N’est-ce pas vers une telle érudition, un peu courte parfois, que l'on pousse les chercheurs en sciences humaines, et ce sur quoi on les juge? N’est-ce pas ce vers quoi les politiques de recherche et, à l’occasion la planification universitaire, mènent les humanistes pour en faire, à l’instar de leurs collègues en sciences exactes, des experts ès reallia aut minima, des chercheurs capables de montrer rapidement des résultats qui se vendent, dans tous les sens du mot, et de puiser avec honneur et gloire dans les coffres des organismes subventionnaires?

À dire vrai, le modèle ancien est ébranlé. Et mis en doute. Mais de façon générale, les scholars ont su réagir avec sagacité aux changements et ne se sont pas laissé noyer par cette mer d’érudition vers laquelle on les entraîne. À côté d’intellectuels de premier plan qui s’inscrivent à leur tour dans la lignée des grands humanistes, de professeurs prestigieux qu’on se montre du doigt avec admiration tant ils ont du souffle, s’est levée une nouvelle classe de chercheurs, de professeurs, dont les patientes recherches et l’érudition fouillée, parce qu'elles sont accolées les unes aux autres et interdépendantes, ont fini par influencer la relecture de l'homme et du  monde que veut faire à son tour notre époque. Sans renier la spécificité de leurs méthodes disciplinaires, ils ont su importer chez eux de façon volontaire celles des habitudes d'en face qui ont fait leurs preuves, tels le travail d’équipe, l’intégration des jeunes étudiants-chercheurs, le laboratoire ou le centre de recherche comme lieu de rassemblement. D'avance, ils savaient que le prix à payer risquait d'être lourd : des habitudes séculaires à changer, un horizon à inventer, des certitudes à réviser. Mais le savoir étant devenu aussi vaste, les disciplines, atomisées, il est tout à leur honneur d'avoir été capables de réinterpréter pour eux et pour notre siècle le vieux principe stoïcien qu'enseignait déjà Cicéron : « Le sage n'est jamais un simple particulier... »
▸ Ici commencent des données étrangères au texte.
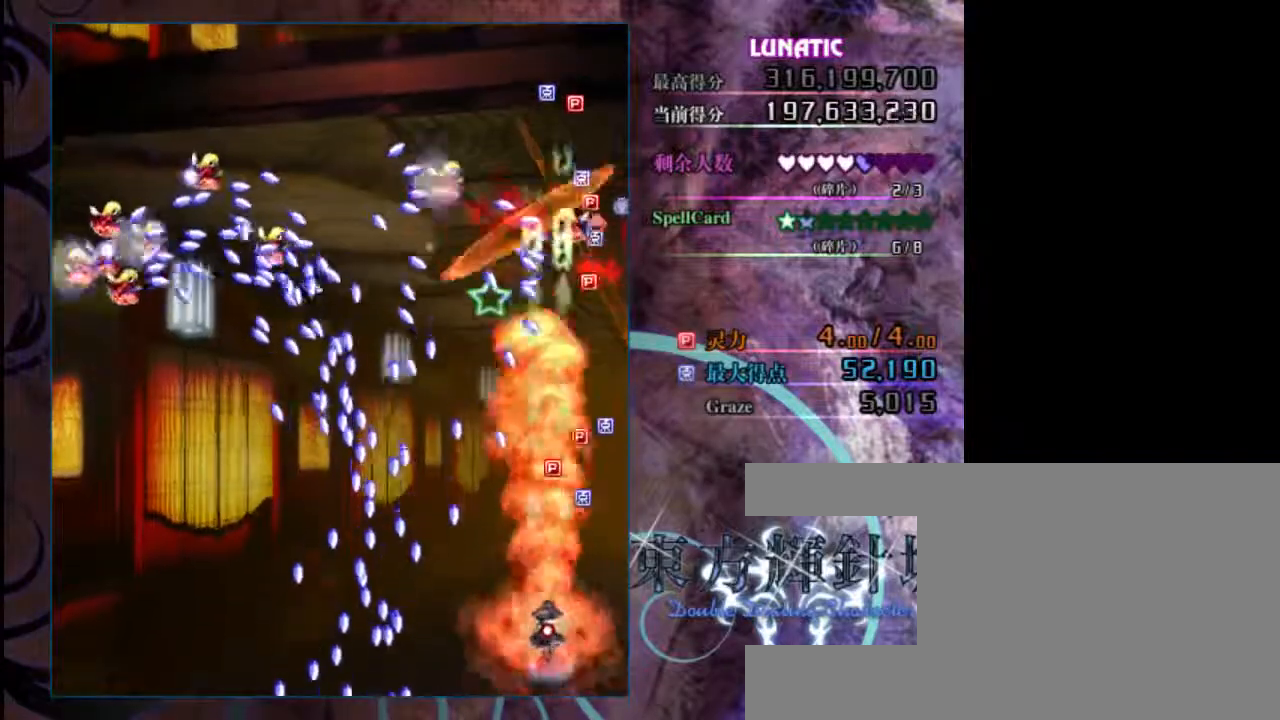
{"keys": ["shift", "z"], "events": []}
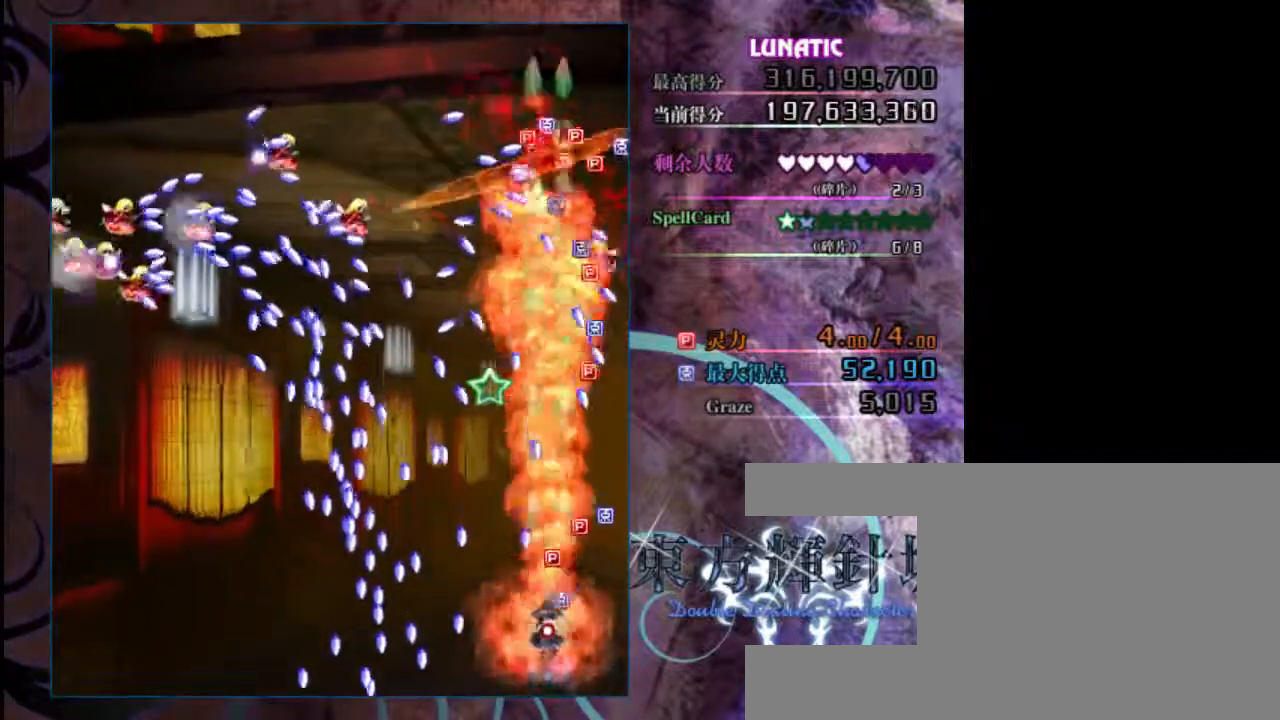
{"keys": ["shift", "z"], "events": [[183, "down", "down"], [283, "right", "down"], [450, "down", "up"], [450, "right", "up"]]}
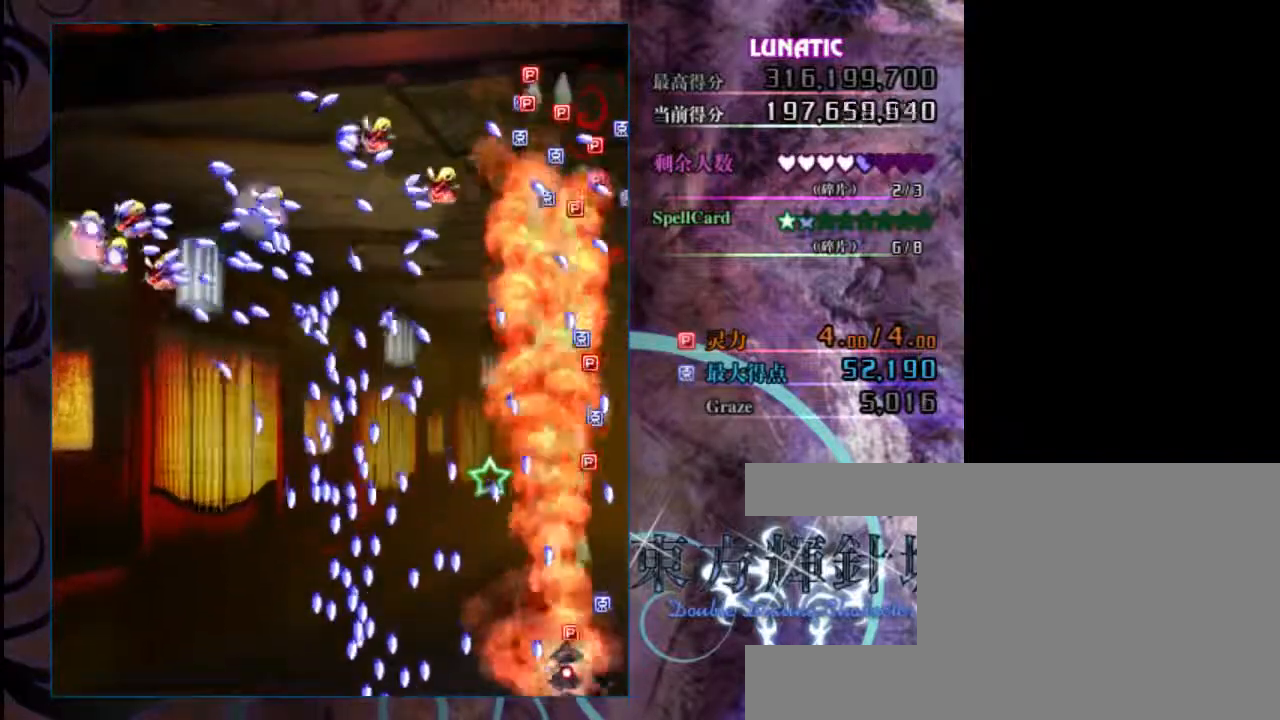
{"keys": ["shift", "z"], "events": [[117, "left", "down"], [317, "left", "up"]]}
Le combat n'est toutefois pas gagné d'avance, et plus d'un collègue a hélas!, rendu les armes. Tant de choses artificielles et empruntées se sont imposées — en témoignent par exemple certains sujets de thèse que l'on propose aux étudiants, l'intitulé de quelques projets de recherche, certains thèmes offerts à I'érudition de groupes de travail — qu'on pourrait parfois croire que les humanistes le font exprès pour verser dans I'inanité et s'offrir crus à la critique. À vouloir s'inscrire à tout prix dans les modes du jour, le risque est grand de multiplier les faux pas et de saccager une tradition humaniste qui, elle, n’a rien démodé.

L’enjeu

Ayant appris à n’être plus singulières tout en restant uniques, les sciences humaines auraient plutôt besoin à ce moment-ci de faire comprendre à l’ensemble de la société ce qu’elles sont et la portée des recherches qui s’y font, et d’assurer à cette recherche toujours nécessaire sa place, toute sa place, dans les politiques gouvernementales et dans l’université.

Malgré des efforts évidents, bien qu’insuffisants, et une foule d’intentions on ne peut plus louables, on s’est satisfait un peu vite jusqu’à maintenant des multiples politiques de recherche annoncées, à tous les niveaux, et dont le dénominateur commun fut toujours d’être trop « unes » pour savoir tenir compte de la diversité des recherches en présence.  Au-delà des orientations pragmatiques dictées par la mode du moment, l’enjeu est de taille : il met en cause, en vérité, l’avenir même des humanités et des sciences humaines, aussi bien que le climat intellectuel de l’université tout entière.